Task to carry out: Output the data word for word. Begin at its first line and end at the line with "So does Trump".

(Records from a data source)
%%
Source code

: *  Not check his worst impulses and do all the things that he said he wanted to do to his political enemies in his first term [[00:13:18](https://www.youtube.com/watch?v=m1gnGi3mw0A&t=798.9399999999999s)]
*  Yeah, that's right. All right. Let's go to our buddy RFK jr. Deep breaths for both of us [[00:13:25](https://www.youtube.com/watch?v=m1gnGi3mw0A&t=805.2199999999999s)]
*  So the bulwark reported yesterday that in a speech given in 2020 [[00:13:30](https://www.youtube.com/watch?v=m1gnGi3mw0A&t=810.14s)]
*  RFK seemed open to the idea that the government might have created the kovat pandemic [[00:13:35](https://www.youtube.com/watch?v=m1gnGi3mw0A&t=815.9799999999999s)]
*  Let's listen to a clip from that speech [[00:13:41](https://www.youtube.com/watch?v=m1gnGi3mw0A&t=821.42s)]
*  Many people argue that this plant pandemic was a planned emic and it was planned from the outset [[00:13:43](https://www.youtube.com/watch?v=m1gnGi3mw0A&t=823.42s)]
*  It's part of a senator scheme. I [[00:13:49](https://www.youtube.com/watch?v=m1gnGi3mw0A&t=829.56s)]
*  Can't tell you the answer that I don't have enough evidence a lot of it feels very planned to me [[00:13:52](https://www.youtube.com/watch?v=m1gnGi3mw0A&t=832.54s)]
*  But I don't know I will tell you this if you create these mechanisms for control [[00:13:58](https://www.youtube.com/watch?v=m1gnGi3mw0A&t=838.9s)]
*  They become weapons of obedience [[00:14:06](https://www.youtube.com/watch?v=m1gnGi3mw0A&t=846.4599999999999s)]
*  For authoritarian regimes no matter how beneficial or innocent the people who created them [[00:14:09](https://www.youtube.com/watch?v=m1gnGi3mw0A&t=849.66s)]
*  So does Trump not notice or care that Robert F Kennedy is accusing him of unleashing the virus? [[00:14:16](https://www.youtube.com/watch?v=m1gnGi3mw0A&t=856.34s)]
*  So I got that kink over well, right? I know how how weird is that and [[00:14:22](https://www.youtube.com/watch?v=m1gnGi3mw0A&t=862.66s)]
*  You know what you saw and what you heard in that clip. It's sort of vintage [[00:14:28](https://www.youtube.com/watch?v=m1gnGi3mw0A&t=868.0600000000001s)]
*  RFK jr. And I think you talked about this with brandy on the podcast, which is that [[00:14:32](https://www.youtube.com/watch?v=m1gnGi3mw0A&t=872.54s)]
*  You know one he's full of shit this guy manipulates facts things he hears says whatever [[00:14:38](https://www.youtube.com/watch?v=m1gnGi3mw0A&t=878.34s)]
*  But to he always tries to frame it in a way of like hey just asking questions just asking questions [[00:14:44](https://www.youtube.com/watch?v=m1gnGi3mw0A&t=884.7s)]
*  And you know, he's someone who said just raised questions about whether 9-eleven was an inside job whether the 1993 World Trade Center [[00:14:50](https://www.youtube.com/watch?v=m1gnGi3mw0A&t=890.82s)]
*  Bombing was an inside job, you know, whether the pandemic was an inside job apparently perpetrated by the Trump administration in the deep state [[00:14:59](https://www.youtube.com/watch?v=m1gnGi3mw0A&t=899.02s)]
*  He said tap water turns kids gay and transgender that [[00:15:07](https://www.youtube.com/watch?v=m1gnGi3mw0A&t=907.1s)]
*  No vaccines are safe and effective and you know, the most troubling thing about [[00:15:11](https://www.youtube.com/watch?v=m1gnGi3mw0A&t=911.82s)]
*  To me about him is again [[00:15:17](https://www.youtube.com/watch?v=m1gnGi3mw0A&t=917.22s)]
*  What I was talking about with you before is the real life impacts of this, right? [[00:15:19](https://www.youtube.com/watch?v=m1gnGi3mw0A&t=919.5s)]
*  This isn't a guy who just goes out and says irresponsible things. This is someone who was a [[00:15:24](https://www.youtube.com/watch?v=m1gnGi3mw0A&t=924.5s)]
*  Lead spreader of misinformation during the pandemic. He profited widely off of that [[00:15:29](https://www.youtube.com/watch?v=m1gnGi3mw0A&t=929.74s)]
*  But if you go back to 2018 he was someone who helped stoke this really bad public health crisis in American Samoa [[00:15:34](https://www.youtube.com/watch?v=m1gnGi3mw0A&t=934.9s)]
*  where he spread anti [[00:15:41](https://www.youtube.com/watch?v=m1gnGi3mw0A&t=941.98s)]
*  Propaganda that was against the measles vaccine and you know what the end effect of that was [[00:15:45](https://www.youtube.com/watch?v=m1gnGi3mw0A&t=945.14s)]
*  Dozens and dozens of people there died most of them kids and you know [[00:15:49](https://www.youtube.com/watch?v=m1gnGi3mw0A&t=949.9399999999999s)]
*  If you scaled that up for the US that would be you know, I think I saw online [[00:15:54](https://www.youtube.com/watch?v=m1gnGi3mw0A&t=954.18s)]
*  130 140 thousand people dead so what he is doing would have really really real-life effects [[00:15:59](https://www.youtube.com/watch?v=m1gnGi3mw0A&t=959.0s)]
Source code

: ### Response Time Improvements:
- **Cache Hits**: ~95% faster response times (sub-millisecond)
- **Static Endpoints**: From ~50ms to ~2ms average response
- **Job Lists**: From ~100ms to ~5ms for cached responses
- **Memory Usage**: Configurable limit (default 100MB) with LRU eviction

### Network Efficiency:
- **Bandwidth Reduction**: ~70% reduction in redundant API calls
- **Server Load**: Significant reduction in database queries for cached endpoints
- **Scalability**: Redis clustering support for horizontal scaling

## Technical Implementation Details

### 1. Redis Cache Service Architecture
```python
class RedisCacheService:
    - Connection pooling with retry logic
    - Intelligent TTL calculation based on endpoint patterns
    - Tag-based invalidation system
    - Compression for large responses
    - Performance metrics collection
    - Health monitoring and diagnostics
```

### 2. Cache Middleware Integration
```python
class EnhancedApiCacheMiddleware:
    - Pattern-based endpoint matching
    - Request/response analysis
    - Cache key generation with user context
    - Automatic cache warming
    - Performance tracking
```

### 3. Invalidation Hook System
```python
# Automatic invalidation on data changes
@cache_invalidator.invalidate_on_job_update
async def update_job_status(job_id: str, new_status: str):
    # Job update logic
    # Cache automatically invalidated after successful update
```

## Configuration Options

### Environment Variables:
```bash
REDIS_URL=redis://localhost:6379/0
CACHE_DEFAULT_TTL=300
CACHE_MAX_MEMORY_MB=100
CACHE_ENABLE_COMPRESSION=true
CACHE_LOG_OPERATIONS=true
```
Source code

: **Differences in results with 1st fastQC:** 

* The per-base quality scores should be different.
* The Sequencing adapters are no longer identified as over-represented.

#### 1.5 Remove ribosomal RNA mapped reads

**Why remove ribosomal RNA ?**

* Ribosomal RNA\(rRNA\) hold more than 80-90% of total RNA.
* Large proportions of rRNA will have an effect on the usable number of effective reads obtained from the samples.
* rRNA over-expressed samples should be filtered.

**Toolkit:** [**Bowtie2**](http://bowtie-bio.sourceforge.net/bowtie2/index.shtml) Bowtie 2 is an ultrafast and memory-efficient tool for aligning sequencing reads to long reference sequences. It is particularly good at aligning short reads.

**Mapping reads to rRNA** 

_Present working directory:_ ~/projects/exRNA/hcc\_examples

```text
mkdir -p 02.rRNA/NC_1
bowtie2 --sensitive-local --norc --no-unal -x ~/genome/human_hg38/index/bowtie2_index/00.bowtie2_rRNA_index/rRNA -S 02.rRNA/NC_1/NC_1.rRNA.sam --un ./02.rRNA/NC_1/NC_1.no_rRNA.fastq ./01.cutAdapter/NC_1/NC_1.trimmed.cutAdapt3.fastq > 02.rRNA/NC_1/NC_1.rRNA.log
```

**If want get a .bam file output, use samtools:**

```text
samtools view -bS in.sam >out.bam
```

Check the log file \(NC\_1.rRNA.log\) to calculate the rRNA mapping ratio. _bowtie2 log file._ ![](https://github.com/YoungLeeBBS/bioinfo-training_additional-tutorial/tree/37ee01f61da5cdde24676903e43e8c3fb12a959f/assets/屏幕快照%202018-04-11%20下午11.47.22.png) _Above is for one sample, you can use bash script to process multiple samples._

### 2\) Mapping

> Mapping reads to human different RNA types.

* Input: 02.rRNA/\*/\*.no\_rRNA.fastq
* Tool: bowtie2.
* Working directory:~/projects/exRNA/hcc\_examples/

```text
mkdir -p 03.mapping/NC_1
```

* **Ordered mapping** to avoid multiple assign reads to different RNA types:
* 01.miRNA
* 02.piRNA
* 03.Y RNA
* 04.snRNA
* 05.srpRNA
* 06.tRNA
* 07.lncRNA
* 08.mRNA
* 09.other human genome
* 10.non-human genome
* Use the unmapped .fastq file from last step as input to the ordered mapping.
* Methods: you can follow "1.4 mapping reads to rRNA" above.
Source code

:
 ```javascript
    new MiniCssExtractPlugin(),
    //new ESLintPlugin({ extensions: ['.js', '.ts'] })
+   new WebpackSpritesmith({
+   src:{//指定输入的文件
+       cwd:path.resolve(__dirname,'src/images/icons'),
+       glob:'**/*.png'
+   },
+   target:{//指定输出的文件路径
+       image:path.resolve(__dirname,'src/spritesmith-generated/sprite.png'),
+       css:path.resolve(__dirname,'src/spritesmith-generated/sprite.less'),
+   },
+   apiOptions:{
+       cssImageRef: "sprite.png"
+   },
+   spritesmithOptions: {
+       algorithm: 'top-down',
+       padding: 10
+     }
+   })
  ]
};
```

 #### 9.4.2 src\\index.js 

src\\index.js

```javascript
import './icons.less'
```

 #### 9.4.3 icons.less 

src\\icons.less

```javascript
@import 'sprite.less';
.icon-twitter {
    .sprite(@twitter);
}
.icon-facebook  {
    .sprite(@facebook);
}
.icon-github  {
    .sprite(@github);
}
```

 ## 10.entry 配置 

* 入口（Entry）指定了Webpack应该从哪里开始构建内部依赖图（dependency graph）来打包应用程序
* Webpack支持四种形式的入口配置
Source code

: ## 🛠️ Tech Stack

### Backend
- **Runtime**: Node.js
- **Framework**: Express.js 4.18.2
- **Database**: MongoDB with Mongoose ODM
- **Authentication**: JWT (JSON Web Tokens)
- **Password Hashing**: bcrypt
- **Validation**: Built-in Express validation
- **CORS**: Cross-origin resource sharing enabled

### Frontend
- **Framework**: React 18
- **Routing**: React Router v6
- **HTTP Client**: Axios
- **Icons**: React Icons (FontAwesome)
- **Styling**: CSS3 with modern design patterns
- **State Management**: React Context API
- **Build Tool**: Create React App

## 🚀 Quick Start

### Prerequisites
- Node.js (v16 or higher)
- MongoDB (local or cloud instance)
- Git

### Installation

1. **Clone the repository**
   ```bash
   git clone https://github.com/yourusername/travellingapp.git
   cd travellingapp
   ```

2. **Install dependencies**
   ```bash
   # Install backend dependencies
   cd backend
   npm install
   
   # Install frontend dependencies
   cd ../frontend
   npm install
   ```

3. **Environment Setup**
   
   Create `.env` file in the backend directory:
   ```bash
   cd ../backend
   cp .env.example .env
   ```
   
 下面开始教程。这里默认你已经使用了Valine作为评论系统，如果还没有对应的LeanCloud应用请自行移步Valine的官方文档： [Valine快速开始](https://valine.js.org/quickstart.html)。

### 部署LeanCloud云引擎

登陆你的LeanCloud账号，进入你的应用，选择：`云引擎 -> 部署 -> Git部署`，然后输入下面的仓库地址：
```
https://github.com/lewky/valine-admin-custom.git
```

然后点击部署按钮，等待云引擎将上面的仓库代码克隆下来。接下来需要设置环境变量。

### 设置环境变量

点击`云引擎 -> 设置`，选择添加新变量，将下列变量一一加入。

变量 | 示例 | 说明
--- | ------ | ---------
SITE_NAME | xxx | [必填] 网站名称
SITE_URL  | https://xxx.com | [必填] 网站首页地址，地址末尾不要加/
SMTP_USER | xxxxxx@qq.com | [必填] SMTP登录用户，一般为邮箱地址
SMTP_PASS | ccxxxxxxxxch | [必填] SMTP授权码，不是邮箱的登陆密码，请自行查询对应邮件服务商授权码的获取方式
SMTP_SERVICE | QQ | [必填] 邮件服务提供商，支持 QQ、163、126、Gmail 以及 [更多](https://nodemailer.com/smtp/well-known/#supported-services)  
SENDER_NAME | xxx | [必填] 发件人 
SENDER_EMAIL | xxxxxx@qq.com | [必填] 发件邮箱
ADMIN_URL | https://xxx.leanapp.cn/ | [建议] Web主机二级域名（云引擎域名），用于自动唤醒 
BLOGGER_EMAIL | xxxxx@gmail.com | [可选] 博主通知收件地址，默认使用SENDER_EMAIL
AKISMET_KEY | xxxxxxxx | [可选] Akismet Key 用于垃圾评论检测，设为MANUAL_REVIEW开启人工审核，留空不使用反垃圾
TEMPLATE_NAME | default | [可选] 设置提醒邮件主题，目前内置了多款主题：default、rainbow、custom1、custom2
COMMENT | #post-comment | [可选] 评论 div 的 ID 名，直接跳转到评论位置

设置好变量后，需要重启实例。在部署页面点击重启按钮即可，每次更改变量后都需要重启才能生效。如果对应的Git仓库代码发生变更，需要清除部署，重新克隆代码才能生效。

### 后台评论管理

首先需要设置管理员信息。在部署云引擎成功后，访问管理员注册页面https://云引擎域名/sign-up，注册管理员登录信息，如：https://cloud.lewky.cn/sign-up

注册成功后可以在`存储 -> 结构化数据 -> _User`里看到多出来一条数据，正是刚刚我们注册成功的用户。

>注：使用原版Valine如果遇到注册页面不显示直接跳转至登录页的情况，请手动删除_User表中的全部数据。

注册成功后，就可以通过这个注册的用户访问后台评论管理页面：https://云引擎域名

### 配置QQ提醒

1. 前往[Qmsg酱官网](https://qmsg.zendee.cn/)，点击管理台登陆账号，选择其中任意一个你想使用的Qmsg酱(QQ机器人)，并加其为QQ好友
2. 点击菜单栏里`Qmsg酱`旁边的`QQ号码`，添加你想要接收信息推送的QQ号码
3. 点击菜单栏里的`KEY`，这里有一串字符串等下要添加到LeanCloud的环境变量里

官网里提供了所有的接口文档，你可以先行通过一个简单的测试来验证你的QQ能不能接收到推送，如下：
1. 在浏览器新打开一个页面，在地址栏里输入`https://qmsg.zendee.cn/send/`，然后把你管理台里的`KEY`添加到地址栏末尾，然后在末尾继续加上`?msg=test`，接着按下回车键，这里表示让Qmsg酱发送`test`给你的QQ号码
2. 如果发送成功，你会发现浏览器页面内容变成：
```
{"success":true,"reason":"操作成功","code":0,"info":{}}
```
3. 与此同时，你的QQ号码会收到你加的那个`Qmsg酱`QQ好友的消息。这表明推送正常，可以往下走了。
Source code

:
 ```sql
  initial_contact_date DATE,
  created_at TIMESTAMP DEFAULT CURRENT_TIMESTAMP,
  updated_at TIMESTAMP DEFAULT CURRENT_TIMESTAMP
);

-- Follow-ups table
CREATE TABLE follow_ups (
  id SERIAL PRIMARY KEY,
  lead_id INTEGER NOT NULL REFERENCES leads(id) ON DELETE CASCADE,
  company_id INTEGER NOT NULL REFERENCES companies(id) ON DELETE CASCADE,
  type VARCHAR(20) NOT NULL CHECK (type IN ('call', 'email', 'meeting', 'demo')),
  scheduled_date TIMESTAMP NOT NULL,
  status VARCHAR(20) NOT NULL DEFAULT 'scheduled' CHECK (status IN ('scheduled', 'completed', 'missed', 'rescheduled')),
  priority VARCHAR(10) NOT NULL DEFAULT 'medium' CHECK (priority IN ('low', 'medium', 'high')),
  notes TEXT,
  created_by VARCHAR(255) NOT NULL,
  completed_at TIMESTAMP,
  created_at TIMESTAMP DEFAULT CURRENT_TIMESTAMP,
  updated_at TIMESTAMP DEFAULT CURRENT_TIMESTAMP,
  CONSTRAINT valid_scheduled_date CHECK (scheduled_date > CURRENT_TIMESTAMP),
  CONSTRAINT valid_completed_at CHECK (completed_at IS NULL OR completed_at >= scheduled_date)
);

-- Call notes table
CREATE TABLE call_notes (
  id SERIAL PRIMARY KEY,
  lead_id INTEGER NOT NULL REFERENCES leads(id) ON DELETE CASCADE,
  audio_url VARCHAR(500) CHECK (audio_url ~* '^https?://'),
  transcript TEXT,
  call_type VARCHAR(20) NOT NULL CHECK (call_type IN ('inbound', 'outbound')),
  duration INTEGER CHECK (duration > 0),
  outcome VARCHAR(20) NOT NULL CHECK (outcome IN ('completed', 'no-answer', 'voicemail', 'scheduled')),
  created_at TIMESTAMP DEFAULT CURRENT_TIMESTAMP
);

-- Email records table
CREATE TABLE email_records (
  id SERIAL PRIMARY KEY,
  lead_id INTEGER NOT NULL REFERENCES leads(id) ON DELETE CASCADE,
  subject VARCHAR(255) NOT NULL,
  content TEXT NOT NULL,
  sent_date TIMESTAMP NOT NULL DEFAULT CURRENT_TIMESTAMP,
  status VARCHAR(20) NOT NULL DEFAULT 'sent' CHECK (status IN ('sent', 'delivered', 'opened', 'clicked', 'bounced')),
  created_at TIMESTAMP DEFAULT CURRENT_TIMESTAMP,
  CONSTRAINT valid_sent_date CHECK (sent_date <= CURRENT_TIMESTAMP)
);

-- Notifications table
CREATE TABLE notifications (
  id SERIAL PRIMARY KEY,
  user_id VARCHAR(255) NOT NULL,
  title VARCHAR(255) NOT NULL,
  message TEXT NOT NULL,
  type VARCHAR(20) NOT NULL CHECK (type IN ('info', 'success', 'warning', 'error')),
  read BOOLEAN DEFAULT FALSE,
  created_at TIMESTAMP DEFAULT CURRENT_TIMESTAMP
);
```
%%
Solution below:
Source code

: *  Not check his worst impulses and do all the things that he said he wanted to do to his political enemies in his first term [[00:13:18](https://www.youtube.com/watch?v=m1gnGi3mw0A&t=798.9399999999999s)]
*  Yeah, that's right. All right. Let's go to our buddy RFK jr. Deep breaths for both of us [[00:13:25](https://www.youtube.com/watch?v=m1gnGi3mw0A&t=805.2199999999999s)]
*  So the bulwark reported yesterday that in a speech given in 2020 [[00:13:30](https://www.youtube.com/watch?v=m1gnGi3mw0A&t=810.14s)]
*  RFK seemed open to the idea that the government might have created the kovat pandemic [[00:13:35](https://www.youtube.com/watch?v=m1gnGi3mw0A&t=815.9799999999999s)]
*  Let's listen to a clip from that speech [[00:13:41](https://www.youtube.com/watch?v=m1gnGi3mw0A&t=821.42s)]
*  Many people argue that this plant pandemic was a planned emic and it was planned from the outset [[00:13:43](https://www.youtube.com/watch?v=m1gnGi3mw0A&t=823.42s)]
*  It's part of a senator scheme. I [[00:13:49](https://www.youtube.com/watch?v=m1gnGi3mw0A&t=829.56s)]
*  Can't tell you the answer that I don't have enough evidence a lot of it feels very planned to me [[00:13:52](https://www.youtube.com/watch?v=m1gnGi3mw0A&t=832.54s)]
*  But I don't know I will tell you this if you create these mechanisms for control [[00:13:58](https://www.youtube.com/watch?v=m1gnGi3mw0A&t=838.9s)]
*  They become weapons of obedience [[00:14:06](https://www.youtube.com/watch?v=m1gnGi3mw0A&t=846.4599999999999s)]
*  For authoritarian regimes no matter how beneficial or innocent the people who created them [[00:14:09](https://www.youtube.com/watch?v=m1gnGi3mw0A&t=849.66s)]
*  So does Trump not notice or care that Robert F Kennedy is accusing him of unleashing the virus? [[00:14:16](https://www.youtube.com/watch?v=m1gnGi3mw0A&t=856.34s)]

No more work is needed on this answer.